= DATA BELOW =
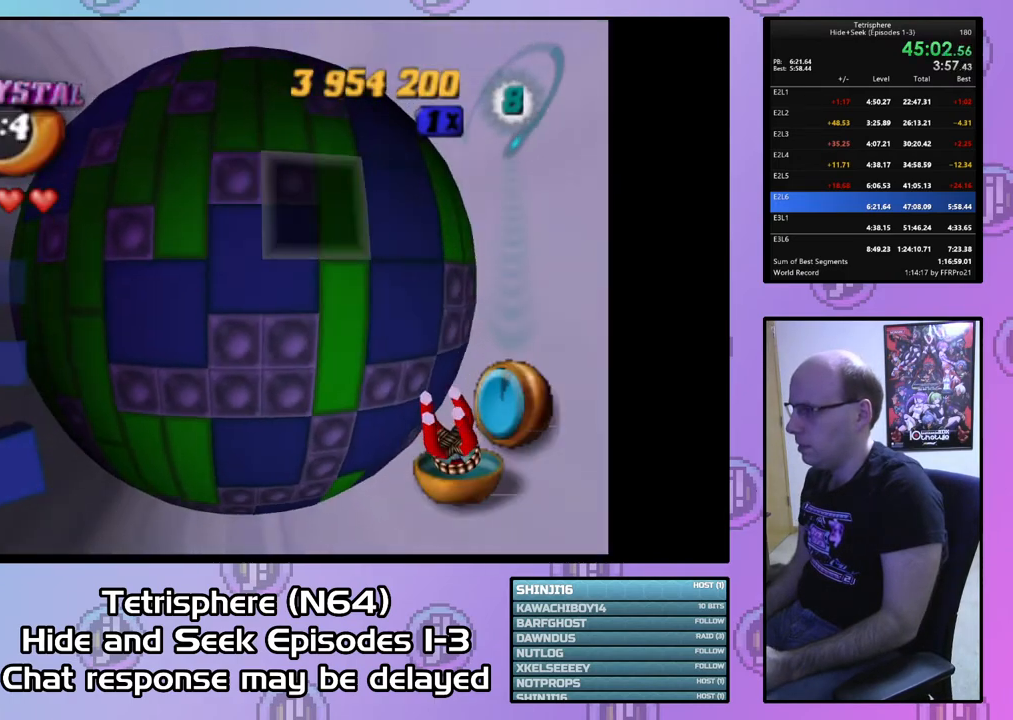
{"buttons": ["DPAD_UP"], "right_stick": "center", "events": [[33, "DPAD_RIGHT", "up"], [267, "DPAD_RIGHT", "down"], [400, "DPAD_RIGHT", "up"]]}
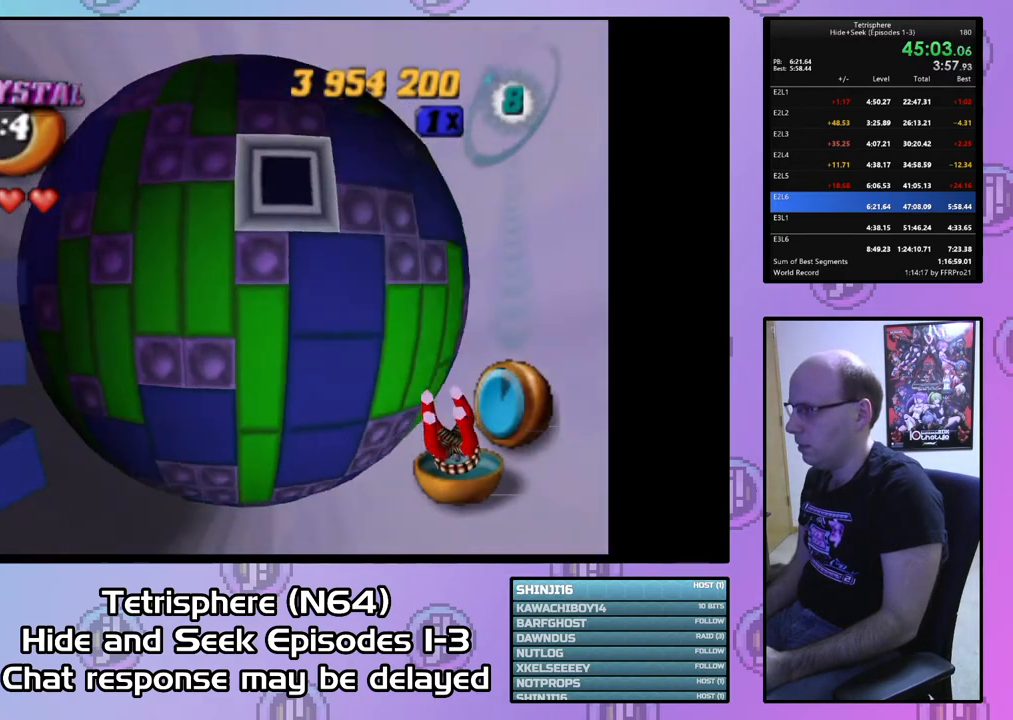
{"buttons": ["DPAD_UP", "DPAD_RIGHT"], "right_stick": "center", "events": [[67, "DPAD_RIGHT", "down"]]}
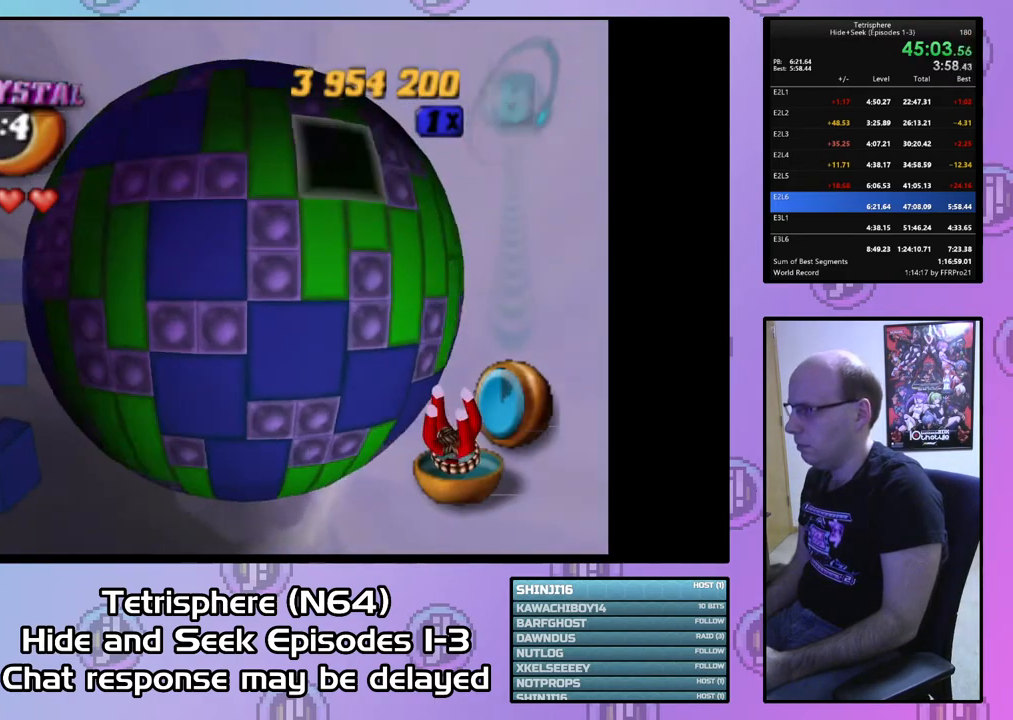
{"buttons": ["DPAD_UP"], "right_stick": "center", "events": [[367, "DPAD_RIGHT", "up"]]}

= EXERCISE AIM =
All of the listing should be transcribed exactly, but none of its images.

= ANSWER SECTION =
{"buttons": ["DPAD_UP"], "right_stick": "center", "events": [[33, "DPAD_RIGHT", "up"], [267, "DPAD_RIGHT", "down"], [400, "DPAD_RIGHT", "up"]]}
{"buttons": ["DPAD_UP", "DPAD_RIGHT"], "right_stick": "center", "events": [[67, "DPAD_RIGHT", "down"]]}
{"buttons": ["DPAD_UP"], "right_stick": "center", "events": [[367, "DPAD_RIGHT", "up"]]}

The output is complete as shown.